CDF-intervals: a probabilistic interval constraint framework to reason about data with uncertainty
School
Supervisors
Abstract
We propose a novel framework, the cummulative distribution function (cdf )-intervals, that intuitively describes data coupled with uncertainty without losing any information given in the problem definition. Our new proposition brings about a construction of two algebraic convex structures: the cdf -intervals and the Probability Box (p-box) cdf-intervals. The two proposed structures were driven by the practical usage of reliable approaches in Constraint Programming (CP) and Operation Research (OR) paradigms. These approaches tackle large scale constraint optimization (LSCO) problems associated with data uncertainty in a tractable manner. The key idea is to bound data observed in the problem definition, then perform the computation only on the bounds using interval reasoning techniques. Output solution set from this process satisfies all possible realization of the data sought. Approaches following the convex modeling commonly treat data in their interval representation with an equal weight, thus they do not reflect any possible degree of knowledge about the whereabouts.
Motivated by bringing more knowledge to the realized solution set, we introduced the cdf -intervals in [Saad, Gervet, and Abdennadher (2010)]. The bounding points, in the cdf -intervals algebraic structure, each is specified by two values: data and its cumulative distribution function (cdf ) [Saad et al. (2010)]. This new structure attempts to represent data in a 2 dimensions (2D) manner, yet the probability distribution (the 2nd dimension) is an approximated representation of the actual distribution. We further extended the cdf -intervals, with the notion of p-box, in order to enclose all available information by two cdf distributions [Saad, Gervet, and Fruehwirth (2012b),Saad, Gervet, and Fruehwirth (2012a),Saad, Fruehwirth, and Gervet (2014) and Saad (2014)]. The bounding distributions are chosen to be uniform in order to ease the computations over the novel algebraic structure. The probabilities, within those bounds, are ranked based on the stochastic dominance. In this work, we define the formal frameworks for constraint reasoning over the cdf -intervals and the p-box cdf -intervals. The modeling and reasoning are constructed within the CP paradigm due to its powerful expressiveness. Moreover, we construct a system of global constraints, over the two algebraic structures, by extending Interval Linear Systems (ILS) with a second dimension (the cdf ). We develop a formal Constraint Logic Programming (CLP) language from the new defined domains and show how the new domains affect the problem variables and the decision process. We implement the new language as a separate solver module in the ECLiPSe constraint programming environment.
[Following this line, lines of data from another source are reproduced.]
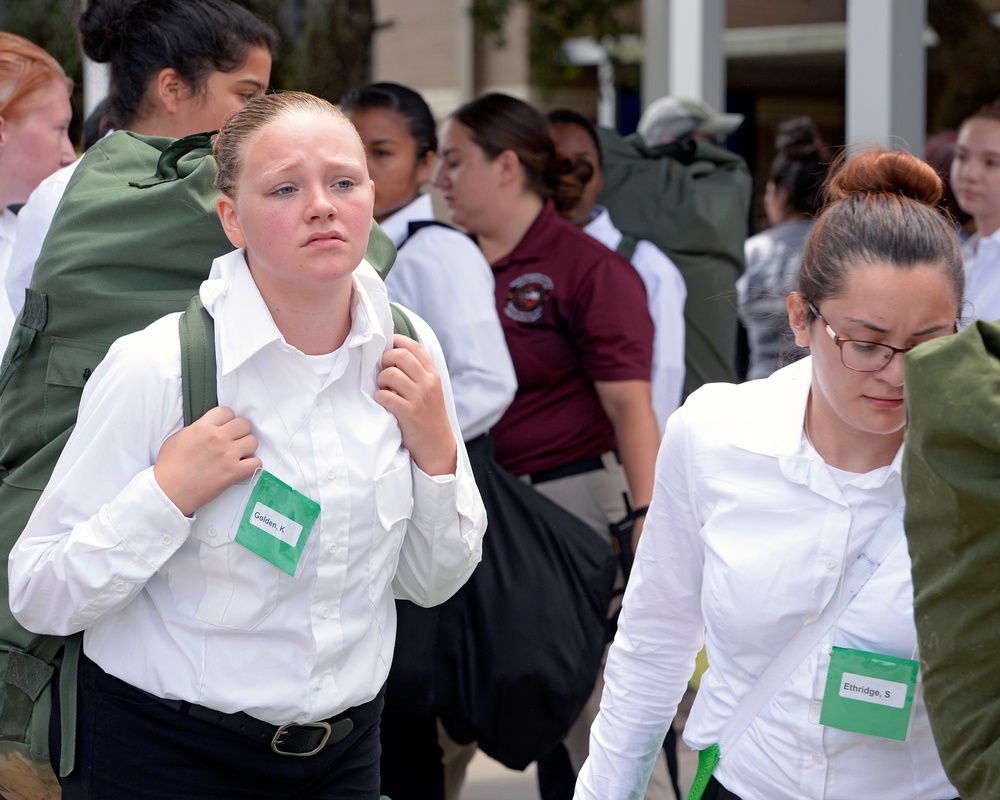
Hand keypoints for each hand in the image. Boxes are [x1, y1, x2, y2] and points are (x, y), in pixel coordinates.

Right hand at [153, 406, 260, 516]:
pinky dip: (252, 465)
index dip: (227, 419)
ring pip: (253, 441)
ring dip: (247, 448)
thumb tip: (210, 427)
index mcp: (203, 427)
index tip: (225, 427)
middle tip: (233, 441)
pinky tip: (243, 467)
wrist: (168, 491)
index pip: (227, 411)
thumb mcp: (179, 437)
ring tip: (238, 454)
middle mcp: (218, 438)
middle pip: (244, 424)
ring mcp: (227, 455)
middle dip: (240, 432)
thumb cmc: (169, 466)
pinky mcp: (234, 472)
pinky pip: (256, 462)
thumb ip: (198, 428)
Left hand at [375, 335, 456, 475]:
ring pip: (391, 374)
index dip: (398, 341)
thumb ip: (418, 373)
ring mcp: (419, 398)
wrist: (437, 445)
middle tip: (382, 370)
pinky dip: (379, 397)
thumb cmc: (429, 415)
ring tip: (382, 388)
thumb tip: (393, 354)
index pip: (415, 347)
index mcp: (433, 375)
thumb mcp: (430, 390)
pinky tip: (382, 402)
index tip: (387, 344)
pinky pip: (385, 396)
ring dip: (380, 379)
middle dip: (385, 358)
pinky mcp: (408, 413)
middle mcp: (428, 383)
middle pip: (401, 355)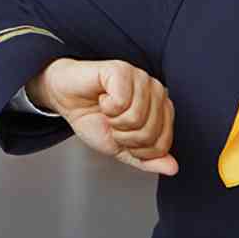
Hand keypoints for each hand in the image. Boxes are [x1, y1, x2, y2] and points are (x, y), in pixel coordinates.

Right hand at [25, 57, 177, 175]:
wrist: (66, 100)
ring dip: (114, 122)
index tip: (122, 137)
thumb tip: (173, 168)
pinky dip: (106, 107)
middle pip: (150, 133)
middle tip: (112, 123)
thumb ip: (148, 159)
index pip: (162, 144)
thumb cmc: (93, 118)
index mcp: (161, 109)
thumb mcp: (122, 148)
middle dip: (124, 136)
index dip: (137, 150)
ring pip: (137, 118)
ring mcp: (140, 78)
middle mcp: (156, 91)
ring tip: (107, 111)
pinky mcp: (122, 69)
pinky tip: (102, 98)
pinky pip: (122, 101)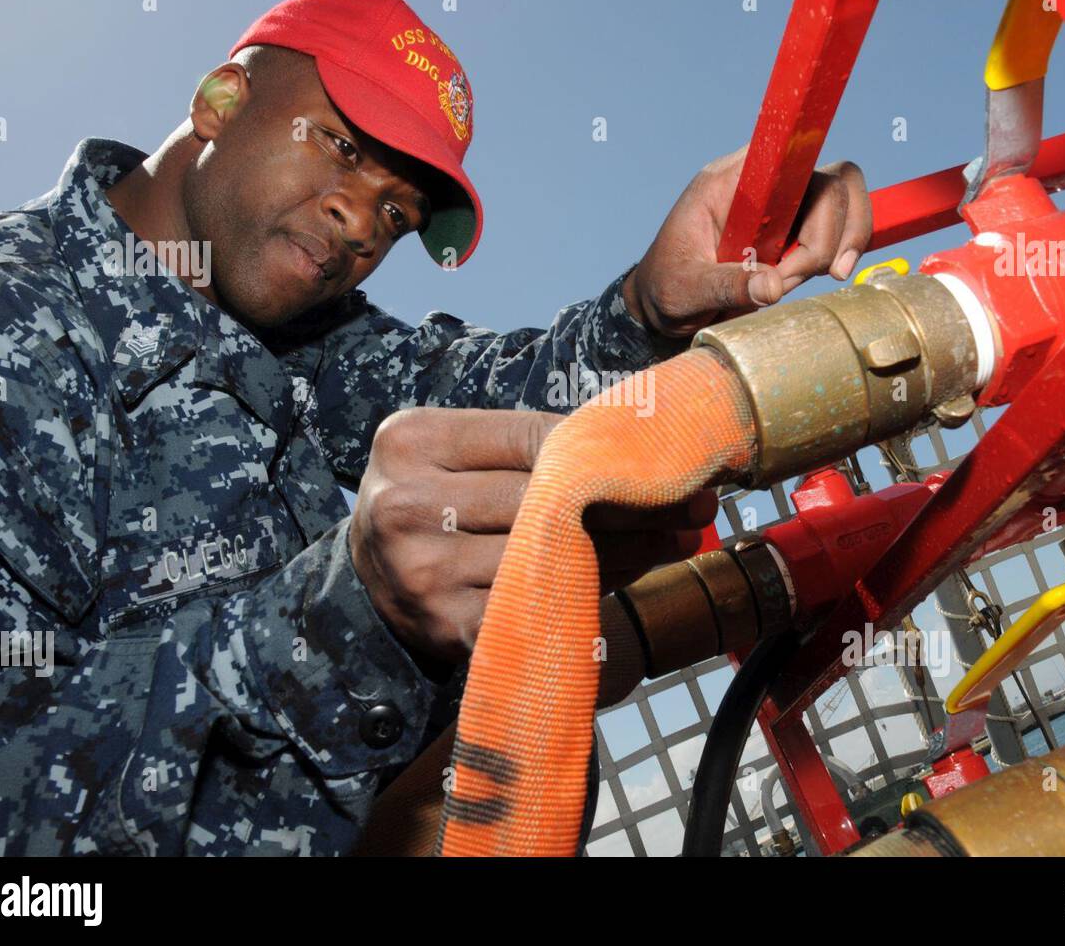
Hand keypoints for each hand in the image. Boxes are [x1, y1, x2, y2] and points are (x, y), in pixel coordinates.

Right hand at [348, 406, 718, 664]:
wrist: (367, 586)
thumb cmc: (433, 506)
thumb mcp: (453, 455)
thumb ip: (524, 444)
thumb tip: (638, 439)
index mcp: (412, 441)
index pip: (533, 436)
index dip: (604, 449)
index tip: (666, 457)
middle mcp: (408, 504)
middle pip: (546, 498)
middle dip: (630, 501)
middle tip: (696, 503)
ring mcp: (425, 572)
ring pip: (552, 556)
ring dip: (627, 550)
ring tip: (676, 538)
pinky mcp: (447, 627)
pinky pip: (540, 606)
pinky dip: (592, 592)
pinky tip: (633, 577)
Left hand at [624, 148, 872, 337]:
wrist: (664, 301)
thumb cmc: (667, 286)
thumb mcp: (686, 290)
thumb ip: (728, 286)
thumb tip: (772, 287)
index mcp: (730, 182)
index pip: (792, 158)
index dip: (818, 188)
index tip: (815, 246)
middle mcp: (765, 183)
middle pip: (833, 184)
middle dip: (825, 242)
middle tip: (790, 280)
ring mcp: (785, 204)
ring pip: (844, 205)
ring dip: (832, 252)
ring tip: (787, 284)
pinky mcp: (796, 227)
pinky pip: (839, 229)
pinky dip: (835, 257)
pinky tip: (795, 280)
The p-box cdf -intervals combine techniques from the convex modeling, to take advantage of their tractability, with approaches revealing quatifiable information from the probabilistc and stochastic world, to take advantage of their expressiveness. We perform a comparison in the data representation and in the reasoning performance over models from the two paradigms and our novel framework. This comparison is further adopted to model two different real-life applications: the Network Traffic Application problem, used in network design problems, and the Inventory Management problem of a manufacturing process. The empirical evaluation of our implementation shows that, with minimal overhead, the output solution set realizes a full enclosure of the data along with tighter bounds on its probabilistic distributions. Solutions sought to be feasible in the real domain are excluded by the p-box cdf -intervals reasoning since they are infeasible because they violate the properties of the cdf -domain. Additional knowledge, on the data whereabouts, gained by the implementation of our novel formal and practical framework gives rise to a wide range of future research work.